How do the TFSA and the RRSP stack up?
| TFSA
 | RRSP
 |
| Age limit | Starting at age 18.
No age limit. | No minimum age.
No later than December 31 of the year you turn 71. |
| Contribution room | $5,000 in 2009, then indexed to the consumer price index in $500 increments. | 18% of income, up to a contribution limit of $21,000 for 2009.

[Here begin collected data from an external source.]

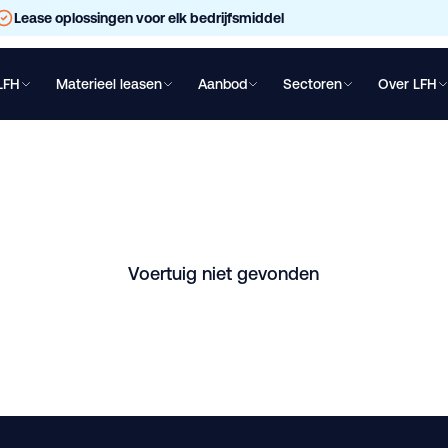
Lease oplossingen voor elk bedrijfsmiddel
LFH
Materieel leasen
Aanbod
Sectoren
Over LFH
chtwagen leasen
Oplegger leasen
Bakwagen leasen
Shovel lea
der | Twislock | Ron
men. Vraag direct een vrijblijvende offerte aan.
Voertuig niet gevonden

This limit is adjusted based on increases in the Average Industrial Wage (AIW). |
| Tax-deductible contributions | No | Yes |
| Taxable withdrawals | No | Yes |
| Taxable investment earnings | No | Not as long as the money remains in the RRSP. |
| Impact of withdrawals on government benefits (e.g., Employment Insurance, Old Age Security, Canada Child Tax Benefit) | None | Yes, because they are added to your taxable income. |
| Withdrawals free up contribution room (the amount withdrawn can be re-contributed at a later date) | Yes. The amounts withdrawn free up an equivalent amount of contribution room the following year. | No |
| Spousal contributions | No, but you can gift money to your spouse to be invested in their own TFSA. | Yes |
| Death taxes | No (for the value as at the date of death). | Yes, except in the event of a tax-free rollover. |
| Eligible savings products | Term investments (excluding the Non-Redeemable Guaranteed Interest Fund)
Guaranteed Investment Funds | Term investments
Investment Funds |
The information in this table has been adapted from the 2008 budget tabled by Canada's Minister of Finance.